Johnson, who in 2019 won the biggest Conservative majority in more than 30 years, is trying to shore up his premiership after claims that he and his staff partied at the heart of the British state during the worst pandemic for a century.
Revelations of revelry, including boozy parties in Downing Street, suitcases of supermarket wine, a broken children's swing, a wine fridge and jokes by staff about how to present such parties to reporters, have hammered Johnson's approval ratings.
ITV reported that Johnson attended a surprise party on his birthday, June 19. Up to 30 people attended the event in the Cabinet Room of No. 10, his office and residence, ITV said.
The prime minister was presented with a cake whilst Carrie, now his wife, led staff in a chorus of happy birthday, ITV said.
Johnson's transport minister, Grant Shapps, said he understood voter concerns about such reports but that Johnson clearly did not organise to be given a birthday cake.
"I understand the sense of concern about the sort of reports we see on the front of the newspapers," Shapps told Sky. "Mistakes were made."
"Just to be clear, the prime minister clearly didn't organise to be given a cake; some people came forward and thought it would be appropriate on his birthday to present a cake."
Johnson has given a variety of explanations about the previous allegations of parties: first he said no rules had been broken but then he apologised to the British people for the apparent hypocrisy of such gatherings.
An official investigation by Cabinet Office official Sue Gray into the lockdown parties is due to be published later this week.

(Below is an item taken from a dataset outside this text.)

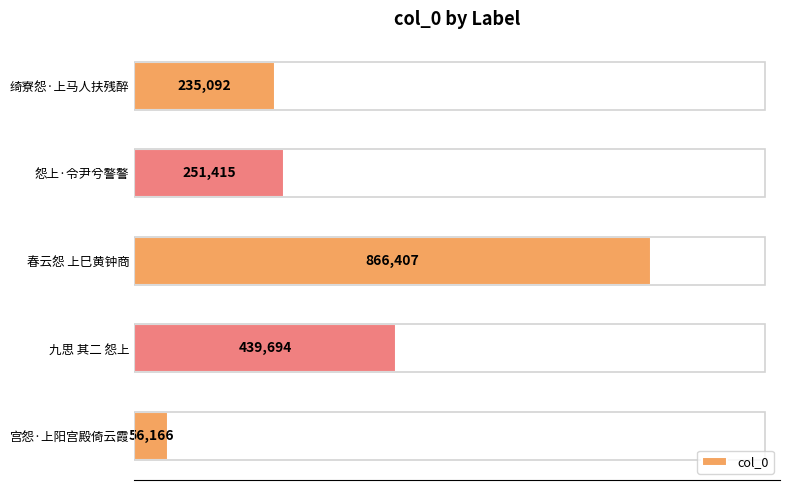

Which category has the lowest value across all series?

宫怨·上阳宫殿倚云霞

Shapps said Gray was aware of the birthday party details.
ITV said one of the attendees was interior designer Lulu Lytle, who was renovating Johnson's flat in the building. ITV also said it understood that family friends were hosted in the prime minister's residence on the previous evening.

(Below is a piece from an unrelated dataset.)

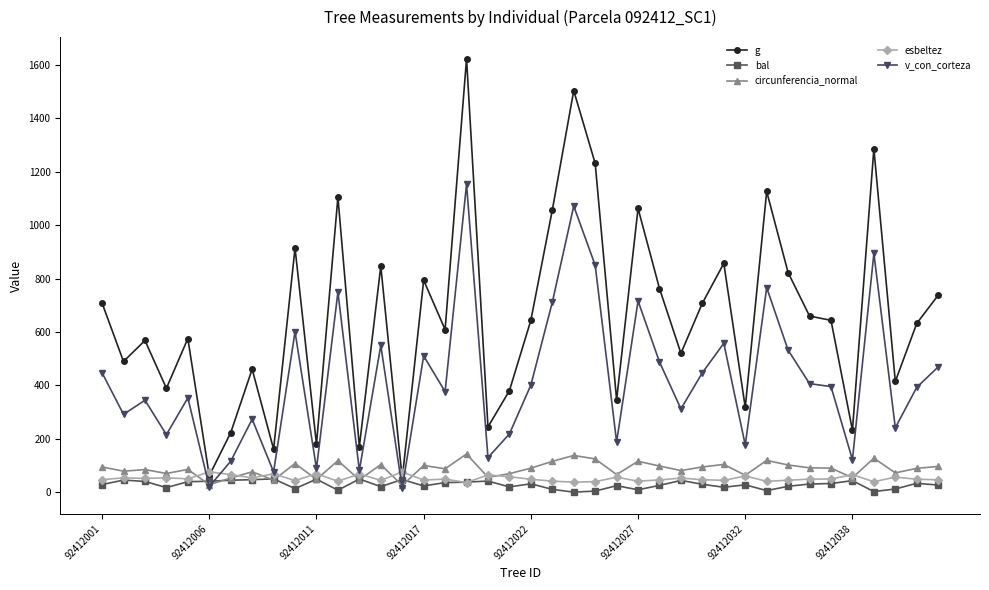

How many distinct data groups are displayed?

5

His office denied this claim.
"This is totally untrue," a spokesperson told ITV. "In line with the rules at the time, the prime minister hosted a small number of family members outside that evening."
Lytle's company said she was not invited to any birthday celebration but was in Downing Street on the day and had briefly entered the Cabinet Room as requested.
Opposition Labour Party leader Keir Starmer said Johnson had to go.
"This is yet more evidence that we have got a prime minister who believes that the rules that he made don't apply to him."
"We cannot afford to go on with this chaotic, rudderless government. The prime minister is a national distraction and he's got to go."